Carleen is coming! (and all that gospel)
By Phil Johnson, Senior Programme Producer
You can keep Adele and even Beyonce. When it comes to female vocalists, I’ll settle quite happily for Carleen Anderson, along with Aretha Franklin in her pomp. But Aretha, as you may have heard, has announced her retirement from live performance and is therefore very unlikely to be appearing at St George’s at any foreseeable point. Carleen, meanwhile, is actually coming here, on Friday May 19th, in a special launch concert for the new River Town festival in July (the old Bristol Americana Weekend as was, our collaboration with Bristol Music Trust and Colston Hall).
It’s an event worth banging the drum about because Carleen Anderson – who is a composer, writer/lyricist, musician and proper all-round artist as well as a singer – has a voice that, once heard, can never be forgotten. I can pinpoint exactly where I was when I first encountered it: a basement flat in Montpelier in late 1990, listening to the opening batch of releases on Gilles Peterson’s newly formed Talkin’ Loud label, whose inaugural twelve inch singles included ‘Get Yourself Together’ by The Young Disciples, the group Carleen joined on her arrival in England from California.

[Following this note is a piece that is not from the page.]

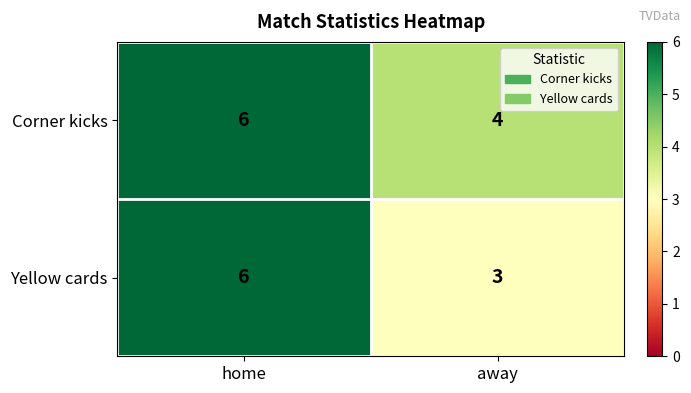

List the series in order of their overall mean, lowest first.

Yellow cards, Corner kicks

I think the very first version of the tune I heard was an instrumental, with just the basic groove and no vocal, so maybe I played the B-side before the A, or possibly the instrumental 12” version came out first. Whatever, when I did hear the vocal THAT voice blew me away, as did the deliciously literary self-penned lyrics it was singing. “Only you can change this life”, Carleen sings, ”From one that’s drab and ordinary, so dull and sedentary.” What a rhyme, what pipes! Listen to it here.

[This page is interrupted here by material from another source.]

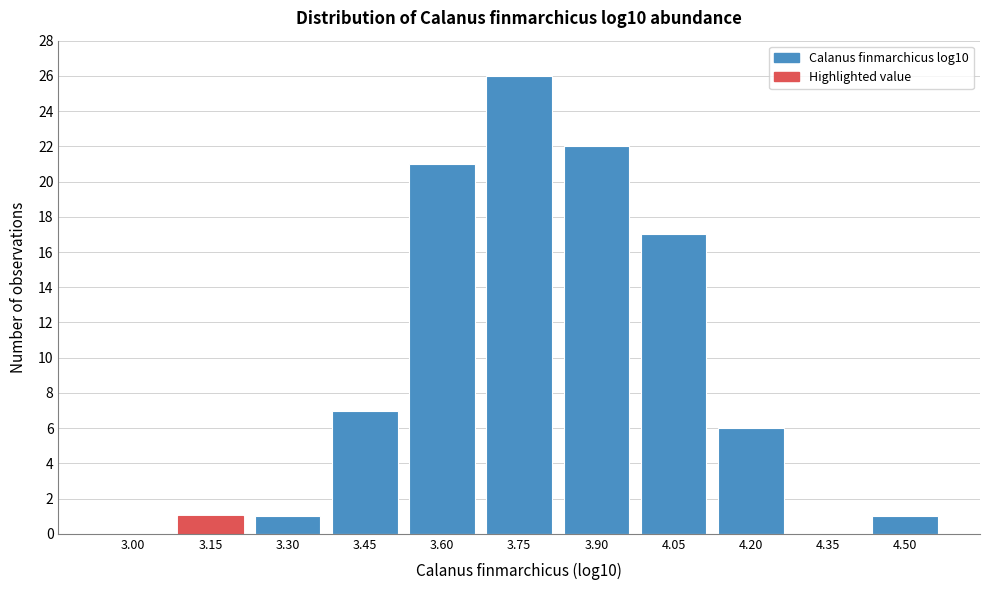

Reading right to left, extract all data points from this chart.

4.50=1	4.35=0	4.20=6	4.05=17	3.90=22	3.75=26	3.60=21	3.45=7	3.30=1	3.15=1	3.00=0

The follow-up single, with equally wise, poetic and socially conscious lyrics, ‘Apparently Nothin’, made it into the charts (no 13) and onto TOTP, as seen here, while the acclaimed debut album ‘Road to Freedom’ seemed to signal a bright future before the group broke up and Carleen started her solo career.
What Carleen did next can be gleaned from her website and numerous youtube clips (check the incredible duet from 2001 with another of my soul heroes, Leon Ware, here) plus her versions of classic pop songs like ‘Maybe I’m Amazed’ and ‘Don’t Look Back in Anger’, here.

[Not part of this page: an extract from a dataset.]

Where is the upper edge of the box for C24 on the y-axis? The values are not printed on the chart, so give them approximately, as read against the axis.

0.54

The back-story before she came to the UK will probably form at least part of her coming St George’s show, Cage Street Memorial, a multi-dimensional project that also involves a book and a theatrical presentation, and which has its roots in her father and grandfather’s experiences as Pentecostal preachers, and the family’s long history in Texas and Mississippi.
I’m guessing that because of its subject matter and inspirations, Cage Street Memorial will contain many echoes of gospel music, which in the authentically churchy setting of St George’s should feel right at home. For Carleen Anderson’s exquisite vocal personality – the contained power of her voice coupled with a transcendent ability to soar to the highest of heights – and the very precise, poetic and linguistically alert lyrics she writes for it, inevitably recalls the context of classic African-American gospel music, where ornamental vocal flourishes are grounded in the stately diction of the King James bible.
You can see this clearly in the following clip of the great Barrett Sisters, taken from a wonderful film, ‘Say Amen Somebody’, documenting a concert in the honour of the venerable Gospel composer Thomas Dorsey (blues man Georgia Tom as was) – click here to watch. If you look at the hall where they are singing and squint your eyes a bit, you could almost imagine it was St George’s, where on May 19th Carleen Anderson will surely have us rocking in the aisles and crying like babies, possibly both at the same time.
Finally, we can’t end without offering the chance to hear what is generally regarded as the funkiest record ever made, ‘I Know You Got Soul’ by Carleen’s stepdad. Bobby Byrd. Say Yeah!